◆ Passage given
Immediately after the test, participants used 5-point Liken scales (1 = not at all, 2 = a little bit, 3 = moderately, 4 = a fair bit, 5 = very much) to rate the extent to which they had previously been exposed to the material, thought the material was difficult, and thought the experiment was similar to an actual cramming session. Then they completed the Flow State Scale (FSS) developed by Jackson and Marsh (1996). This scale is a 36-item measure of the flow state as described by Csikszentmihalyi (1990, 1997). It is designed to be administered immediately following a task or activity. Respondents rated the FSS items in relation to their experience in the cramming and testing session they just completed. The nine sub-scales of the FSS include challenge-skill balance (e.g., “my abilities matched the high challenge of the situation”), action-awareness merging (e.g., “I performed automatically”), clear goals (e.g., “I knew clearly what I wanted to do”), unambiguous feedback (e.g., “I was aware of how well I was performing”), concentration on the task at hand (e.g., “my attention was focused entirely on what I was doing”), sense of control (e.g., “I had a feeling of total control”), loss of self-consciousness (e.g., “I was not worried about my performance during the event”), transformation of time (e.g., “it felt like time stopped while I was performing”), and autotelic experience (e.g., “I found the experience extremely rewarding”). Students rated the items with 5-point Likert scales (1 = strongly disagree, 2 = disagree, 3 = neither agree nor disagree, 4 = agree, 5 = strongly agree). Scores on the FSS can range from 36-180, with higher scores indicating higher flow experiences. Jackson and Marsh (1996) report that the FSS possesses adequate reliability and validity.

Order of presentation of the cramming/testing session, procrastination scale, study habits assessment, and general flow measure was counterbalanced across groups of participants (i.e., all participants tested in the same group received the same order). Following completion of all materials, participants were thanked and debriefed.


Table 1 presents the descriptive statistics for the major variables used in the study. As suggested by these data, students reported cramming more often during the current semester than they preferred to cram, t(160) = 15.32, p < .001. They also indicated that they crammed more often by necessity than by choice, t(160) = 2.53, p < .02. In addition, last-minute cramming was frequently reported by the students. Scores on the Academic Procrastination State Inventory and the Flow State Scale were normally distributed. Not surprisingly, students answered only around 45% of the multiple-choice items correctly. The distribution of test scores was also normally distributed. Finally, the respondents' mean frequency of general flow experience was above the scale mid-point (corresponding to "occasionally; often enough to be considered a familiar experience").

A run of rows
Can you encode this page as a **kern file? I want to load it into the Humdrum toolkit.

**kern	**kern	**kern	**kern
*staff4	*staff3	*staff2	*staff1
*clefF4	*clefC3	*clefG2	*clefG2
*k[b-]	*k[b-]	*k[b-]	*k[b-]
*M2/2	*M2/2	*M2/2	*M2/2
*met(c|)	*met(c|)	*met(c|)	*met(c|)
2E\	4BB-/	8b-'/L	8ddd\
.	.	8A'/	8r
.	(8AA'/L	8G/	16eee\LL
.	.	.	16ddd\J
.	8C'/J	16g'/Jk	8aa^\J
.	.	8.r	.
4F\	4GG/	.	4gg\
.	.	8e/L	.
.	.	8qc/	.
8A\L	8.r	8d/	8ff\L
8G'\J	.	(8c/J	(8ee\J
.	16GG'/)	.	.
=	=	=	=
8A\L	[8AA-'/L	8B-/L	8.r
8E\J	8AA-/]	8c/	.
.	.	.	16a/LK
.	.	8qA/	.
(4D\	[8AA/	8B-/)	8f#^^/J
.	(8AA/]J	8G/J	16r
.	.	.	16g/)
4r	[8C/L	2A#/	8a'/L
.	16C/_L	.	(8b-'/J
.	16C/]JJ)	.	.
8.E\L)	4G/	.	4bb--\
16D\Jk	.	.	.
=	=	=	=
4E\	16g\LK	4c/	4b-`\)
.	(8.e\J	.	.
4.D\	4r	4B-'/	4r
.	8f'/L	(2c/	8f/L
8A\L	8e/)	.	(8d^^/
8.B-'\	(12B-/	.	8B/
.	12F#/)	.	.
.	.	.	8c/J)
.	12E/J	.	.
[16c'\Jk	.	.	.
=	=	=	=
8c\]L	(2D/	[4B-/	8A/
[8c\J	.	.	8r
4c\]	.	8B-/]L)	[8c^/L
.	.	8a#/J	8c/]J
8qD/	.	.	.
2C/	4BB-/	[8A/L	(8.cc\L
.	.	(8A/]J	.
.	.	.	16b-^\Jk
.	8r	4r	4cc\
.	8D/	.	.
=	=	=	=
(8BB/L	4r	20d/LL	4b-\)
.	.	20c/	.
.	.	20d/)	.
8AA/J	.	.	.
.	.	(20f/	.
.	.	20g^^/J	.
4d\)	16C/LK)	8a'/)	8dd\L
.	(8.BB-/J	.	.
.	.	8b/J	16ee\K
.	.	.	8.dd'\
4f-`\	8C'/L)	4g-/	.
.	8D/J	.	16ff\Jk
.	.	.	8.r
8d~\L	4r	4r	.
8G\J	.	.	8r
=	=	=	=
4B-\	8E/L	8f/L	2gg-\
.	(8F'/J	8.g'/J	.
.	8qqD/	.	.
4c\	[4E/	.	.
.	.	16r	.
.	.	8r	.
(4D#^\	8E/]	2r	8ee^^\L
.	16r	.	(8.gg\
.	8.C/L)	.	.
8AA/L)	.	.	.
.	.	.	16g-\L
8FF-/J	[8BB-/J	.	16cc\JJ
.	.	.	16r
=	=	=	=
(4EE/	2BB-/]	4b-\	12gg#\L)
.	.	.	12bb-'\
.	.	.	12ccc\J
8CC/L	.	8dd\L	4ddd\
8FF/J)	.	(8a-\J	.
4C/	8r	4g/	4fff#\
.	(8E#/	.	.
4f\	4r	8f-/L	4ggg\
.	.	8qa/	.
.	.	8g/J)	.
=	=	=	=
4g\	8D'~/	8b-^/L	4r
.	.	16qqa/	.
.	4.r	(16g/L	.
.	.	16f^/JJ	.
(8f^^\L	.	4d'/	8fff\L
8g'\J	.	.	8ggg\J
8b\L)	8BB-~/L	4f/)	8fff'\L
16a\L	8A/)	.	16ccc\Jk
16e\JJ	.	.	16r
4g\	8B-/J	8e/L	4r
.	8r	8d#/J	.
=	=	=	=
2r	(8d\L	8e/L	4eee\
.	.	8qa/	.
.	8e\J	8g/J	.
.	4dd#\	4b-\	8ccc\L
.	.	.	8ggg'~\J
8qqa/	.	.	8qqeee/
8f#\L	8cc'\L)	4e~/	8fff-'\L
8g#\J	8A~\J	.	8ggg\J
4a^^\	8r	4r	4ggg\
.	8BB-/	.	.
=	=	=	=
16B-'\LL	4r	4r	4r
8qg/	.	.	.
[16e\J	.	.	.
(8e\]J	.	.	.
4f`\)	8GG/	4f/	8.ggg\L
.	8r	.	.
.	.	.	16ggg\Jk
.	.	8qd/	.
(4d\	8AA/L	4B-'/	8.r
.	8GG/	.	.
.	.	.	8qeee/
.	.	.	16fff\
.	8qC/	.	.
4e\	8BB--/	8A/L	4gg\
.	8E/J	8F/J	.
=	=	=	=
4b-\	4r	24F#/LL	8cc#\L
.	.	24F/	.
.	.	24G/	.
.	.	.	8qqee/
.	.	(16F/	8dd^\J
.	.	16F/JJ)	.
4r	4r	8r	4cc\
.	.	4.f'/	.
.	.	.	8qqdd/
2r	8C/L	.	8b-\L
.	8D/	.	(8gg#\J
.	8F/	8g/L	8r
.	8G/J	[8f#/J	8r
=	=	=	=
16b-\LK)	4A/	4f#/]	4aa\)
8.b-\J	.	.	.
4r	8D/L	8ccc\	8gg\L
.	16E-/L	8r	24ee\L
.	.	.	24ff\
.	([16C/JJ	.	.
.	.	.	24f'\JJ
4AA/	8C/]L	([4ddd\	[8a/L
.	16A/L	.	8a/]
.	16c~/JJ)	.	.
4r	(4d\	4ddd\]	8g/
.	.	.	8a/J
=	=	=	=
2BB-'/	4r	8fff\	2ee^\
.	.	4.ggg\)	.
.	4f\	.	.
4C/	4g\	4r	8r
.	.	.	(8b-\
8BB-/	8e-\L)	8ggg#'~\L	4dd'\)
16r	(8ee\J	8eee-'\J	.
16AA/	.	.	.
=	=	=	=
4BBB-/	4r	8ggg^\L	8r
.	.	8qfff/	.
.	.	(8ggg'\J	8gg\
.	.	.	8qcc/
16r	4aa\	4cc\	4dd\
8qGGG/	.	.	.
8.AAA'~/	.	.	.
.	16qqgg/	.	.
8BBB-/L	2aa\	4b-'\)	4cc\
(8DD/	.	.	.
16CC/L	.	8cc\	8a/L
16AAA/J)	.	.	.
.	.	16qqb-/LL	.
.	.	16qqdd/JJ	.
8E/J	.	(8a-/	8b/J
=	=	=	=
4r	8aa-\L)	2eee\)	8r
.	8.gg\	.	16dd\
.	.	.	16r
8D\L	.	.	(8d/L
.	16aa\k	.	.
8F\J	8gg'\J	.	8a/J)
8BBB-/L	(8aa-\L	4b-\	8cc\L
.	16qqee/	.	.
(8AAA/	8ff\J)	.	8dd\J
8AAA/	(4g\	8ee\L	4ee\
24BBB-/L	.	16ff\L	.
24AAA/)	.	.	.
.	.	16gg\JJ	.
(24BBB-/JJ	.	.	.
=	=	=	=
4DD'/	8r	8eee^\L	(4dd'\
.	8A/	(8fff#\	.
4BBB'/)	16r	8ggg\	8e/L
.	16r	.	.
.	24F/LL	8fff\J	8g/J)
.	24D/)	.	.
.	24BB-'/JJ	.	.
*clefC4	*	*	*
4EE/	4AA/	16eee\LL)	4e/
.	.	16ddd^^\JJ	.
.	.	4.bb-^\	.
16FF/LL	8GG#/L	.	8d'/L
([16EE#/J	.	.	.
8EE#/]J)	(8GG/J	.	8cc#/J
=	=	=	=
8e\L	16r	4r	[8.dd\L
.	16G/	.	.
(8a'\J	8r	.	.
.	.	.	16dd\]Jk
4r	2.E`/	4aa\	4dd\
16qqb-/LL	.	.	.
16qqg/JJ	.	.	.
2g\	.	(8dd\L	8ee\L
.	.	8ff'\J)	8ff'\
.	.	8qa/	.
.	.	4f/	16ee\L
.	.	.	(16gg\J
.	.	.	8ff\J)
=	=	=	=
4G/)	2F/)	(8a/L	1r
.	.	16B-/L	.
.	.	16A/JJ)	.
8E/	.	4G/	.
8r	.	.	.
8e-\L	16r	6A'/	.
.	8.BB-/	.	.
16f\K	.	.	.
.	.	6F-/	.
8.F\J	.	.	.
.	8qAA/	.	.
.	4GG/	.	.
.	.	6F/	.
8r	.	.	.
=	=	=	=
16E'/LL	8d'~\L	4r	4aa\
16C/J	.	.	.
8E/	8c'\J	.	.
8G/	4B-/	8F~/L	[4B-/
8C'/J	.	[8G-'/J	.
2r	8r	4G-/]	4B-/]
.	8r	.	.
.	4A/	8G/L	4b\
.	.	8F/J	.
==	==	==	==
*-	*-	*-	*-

◆ Exercise set
1. Answer these questions from the passage on cramming and flow:
(a) How many items does the Flow State Scale contain?
(b) What happened to participants after they finished all materials?
(c) About what percentage of the multiple-choice items did students answer correctly?
2. Extract the part of the passage on cramming and flow between "Order of presentation" and "thanked and debriefed.", inclusive.

◆ Task-by-task solutions
1.
(a) 36 items.
(b) They were thanked and debriefed.
(c) Around 45%.

2.
Order of presentation of the cramming/testing session, procrastination scale, study habits assessment, and general flow measure was counterbalanced across groups of participants (i.e., all participants tested in the same group received the same order). Following completion of all materials, participants were thanked and debriefed.